Ever feel like your career is going nowhere?
You are great at what you do, you do it, others recognize it; moreover, they are even grateful for your service. And yet, you wonder, “Is this it?” This happens to the best of us and leads to career stagnation if not addressed. But, how can you address it? What should you do?
Dorie Clark, the author of Harvard Business Review article, What to Do If There’s No Clear Career Path for You at Your Company, identifies four things an employee can do to help them make the right moves to develop new possibilities for themselves professionally: 1. Make yourself aware of the possibilities, 2. Seek out help, 3. Identify your own ideal opportunities, and 4. Cultivate influential allies. Although Clark speaks in the context of corporate America, I believe the advice works in the education sector as well; particularly, the library industry.
In this post, I identify ways in which professionals can design their own career trajectory and identify the support and steps needed along the way to make your career goals a reality.
Create a vision for your career beyond a specific job title
Reflect on what you are doing, how you want and what would bring joy to your work; that is, spark exciting energy to your work. Think about why you first joined the library profession and your motivation. What did you hope to influence in your career? What did you hope to gain from it?
We all have those thoughts, hopes when we first start our careers.
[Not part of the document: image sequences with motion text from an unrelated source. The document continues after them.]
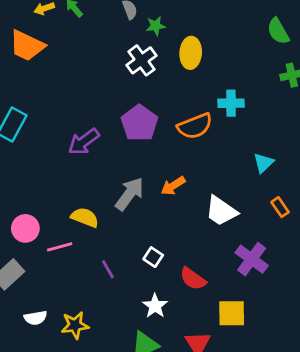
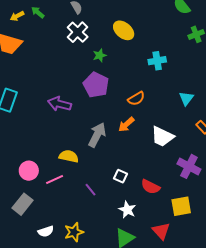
green star: (156, 26) -> (100, 55), moved
yellow ellipse: (191, 53) -> (124, 30), turned -45
white cross: (141, 60) -> (78, 32), moved
orange semicircle: (195, 126) -> (136, 99), moved, size x0.7
purple arrow: (84, 142) -> (59, 104), turned 60

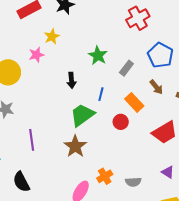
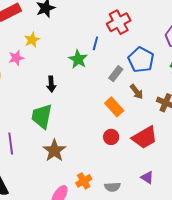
gray rectangle: (126, 68) -> (116, 74), moved
blue line: (101, 94) -> (95, 43), moved
green trapezoid: (82, 115) -> (42, 116), moved, turned -44
red circle: (121, 122) -> (111, 137), moved

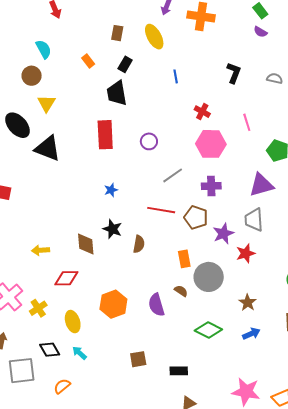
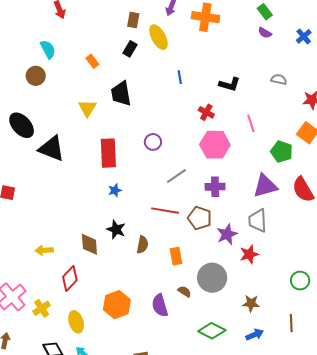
brown rectangle: (117, 33) -> (133, 20), moved
black rectangle: (125, 64) -> (130, 49), moved
black L-shape: (234, 73) -> (230, 84), moved, turned 85
yellow triangle: (46, 103) -> (87, 108), moved
red rectangle: (105, 135) -> (108, 153), moved
orange rectangle: (184, 259) -> (176, 256), moved
red diamond: (66, 278) -> (70, 278), turned -45
brown star: (248, 303) -> (251, 303), turned -30

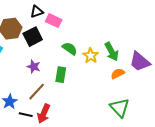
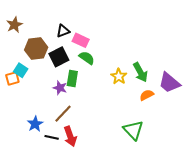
green semicircle: (70, 49) -> (87, 58), moved
green rectangle: (61, 75) -> (72, 79), moved
green triangle: (120, 108) -> (133, 130), moved
red arrow: (44, 114) -> (70, 136), turned -42

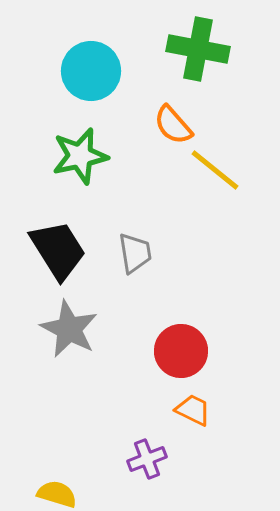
Think about libraries when you first started your career. You’ve probably witnessed a lot of change within the industry. For example, tasks that were previously done by phone and mail, are now done via email and chat. Also, library staff now connect patrons to electronic resources, including ebooks and audiobooks. Yep, a lot has changed. It’s time to see if your skills need updating. To do something about that, let’s look at the next step.
Assess where you are now, and where you have been
This self-assessment step is critical in creating your path to further enhance your skills. It tells from where you are beginning and what assets you have to bring along for the journey. Moreover, you are clear on what you are missing and can begin to develop the skills needed for each stage of your career.
Often, employees are provided professional learning opportunities that are compliance-based. The completion of these workshops indicates that some information has been transferred, such as safety protocols, training on new technology, or safe environment concerns such as new gender identity, pronouns, and naming policies and the like. But they do little to help participants advance in the skills that will make them better at their jobs, enjoy their work, or develop new skills that will increase their marketability.
Being reflective about your own skills and desired career path and potential will help you become more selective about your professional learning opportunities. Also, the reflection will equip you with the knowledge necessary to be a better advocate for PD opportunities that will meet your needs as a professional. Better informed about your professional development needs, you can now engage in step three.
Seek opportunities to build the skills needed
To advance to the next stage or different areas of your career, continual enhancement of skills is critical. There are a plethora of professional development opportunities available out there, but knowledge of local continuing education opportunities is usually passed on from supervisors. Supervisors don't have to be, nor should they be, the sole source of this information for you. Library workers can consult their state library, their state library association, and their regional library consortia for information on continuing education courses, some of which may be offered online and free of charge.
In addition to listservs that hold information about opportunities, there are various communities online (e.g., Facebook, Instagram, and Slack) that are great resources. Also, let your supervisor know of your interest and some of your professional goals, so they can have you front of mind as opportunities arise.
To help save time with keeping track of the best opportunities, create a free Skilltype profile today. If you manage employees, and want to save time providing recommendations to your direct reports, request more information about your library adopting Skilltype for Teams.
There are equity implications for targeted PD options and increased access
PD opportunities involving registration fees and travel are costly (note: even virtual versions of the conferences of the national organizations have remained in the hundreds of dollars. For example, take a quick look at a couple of conferences for 2021: ALA, ACRL.) The professional development budgets of many libraries are limited and are thus spent on a select few workers. In academic libraries that might be limited to workers with faculty status only. The para library staff, if not able to self-fund these learning opportunities, are left without skills-based PD that prepares them for advancement opportunities in library careers.
This system of how library staff learns the skills needed for advancement could be a root cause for why the librarianship looks the way it does. According to Fact Sheets — Department for Professional Employees, AFL-CIO, the librarian role is primarily White and female (~83%). They also note that it has a larger percentage (~33%) of professionals over 55 years of age than other professions with the same demographic (~19%).
So, how can we use broadening access to professional development as a tool for building equity within the profession? How can we change the career advancement pipeline to include more underrepresented populations, including Black and Brown library staff?
Here are a few suggestions:
Close the PD access gap by funding skills-based PD for para librarian staff.
Know the skills needed to meet your organizational goals.
Engage staff in creating professional goals that include developing or enhancing skills with in-house staff support (e.g., mentoring programs, professional reading groups, etc.)
Provide leadership opportunities by allowing others to participate in off-site professional learning. Follow up by ensuring there is space to share the learning upon return with other staff members.
These are just a few examples of ways to enhance equity in the library profession via professional development. Please share with us the ways in which you improve equity and access to professional learning in your organization.